> WHAT YOU NEED TO DO
Render the text lines of the records below as a Markdown table with two columns, Row and Line, numbering each line in order. Skip blank lines and leave the pictures out.

> DATA FOR THIS TASK
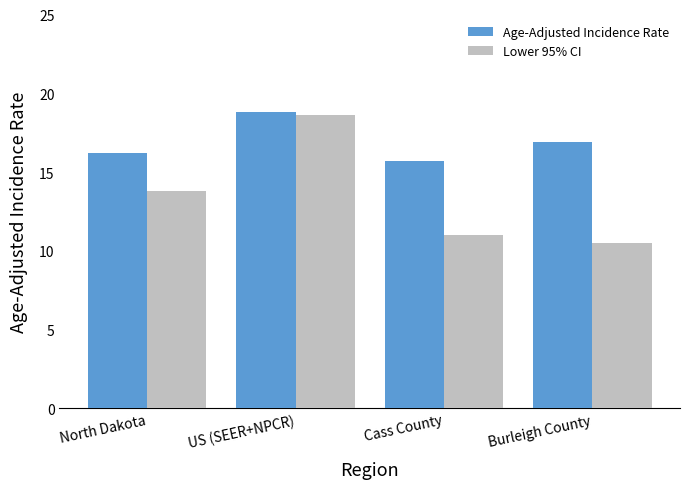

At which label is Age-Adjusted Incidence Rate closest to 17?

Burleigh County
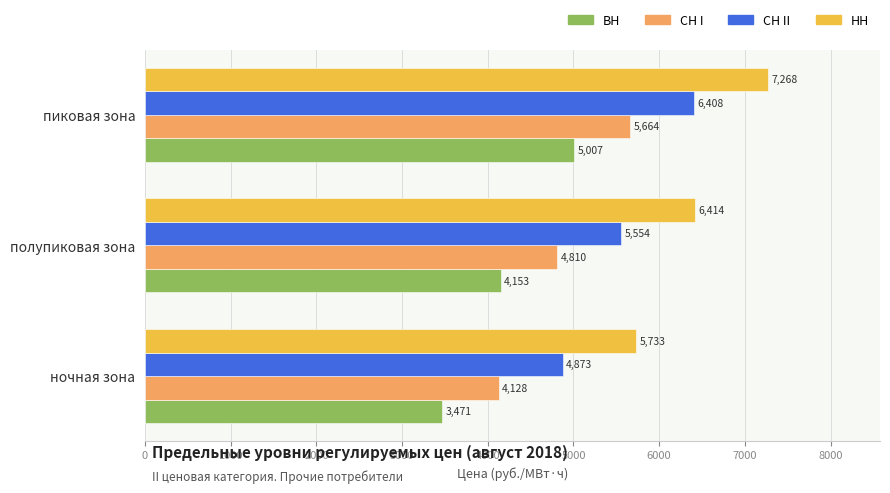

Which series has the largest total across all categories?

НН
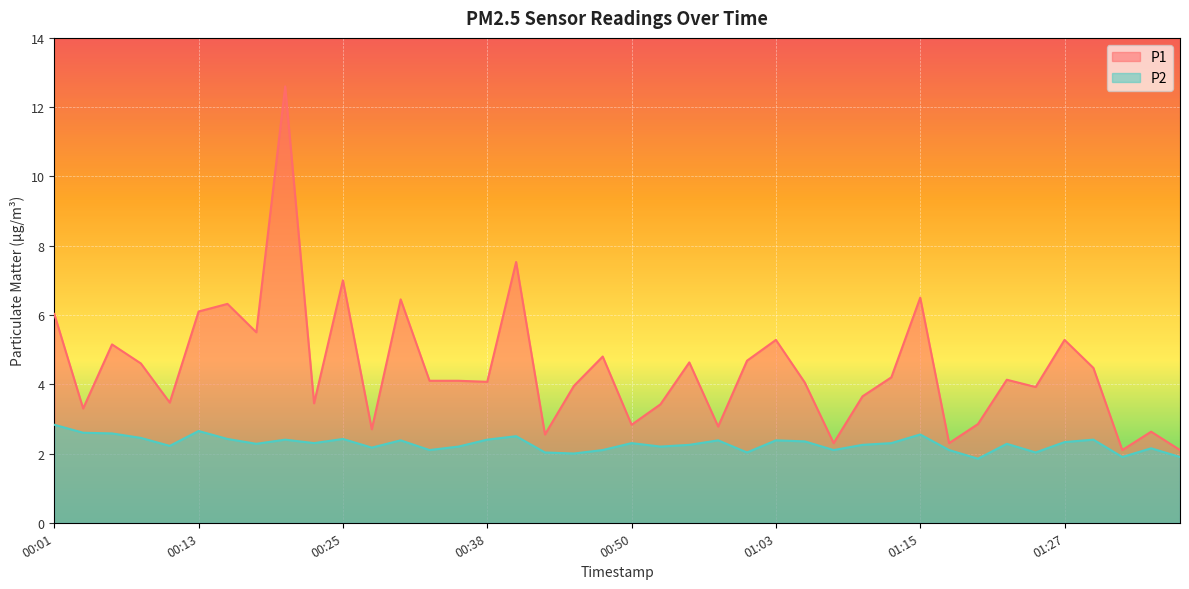

True or false: P1 has a value of 4.2 at 01:12.

True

> WRITTEN RESPONSE
| Row | Line |
|---|---|
| 1 | At which label is Age-Adjusted Incidence Rate closest to 17? |
| 2 | Burleigh County |
| 3 | Which series has the largest total across all categories? |
| 4 | НН |
| 5 | True or false: P1 has a value of 4.2 at 01:12. |
| 6 | True |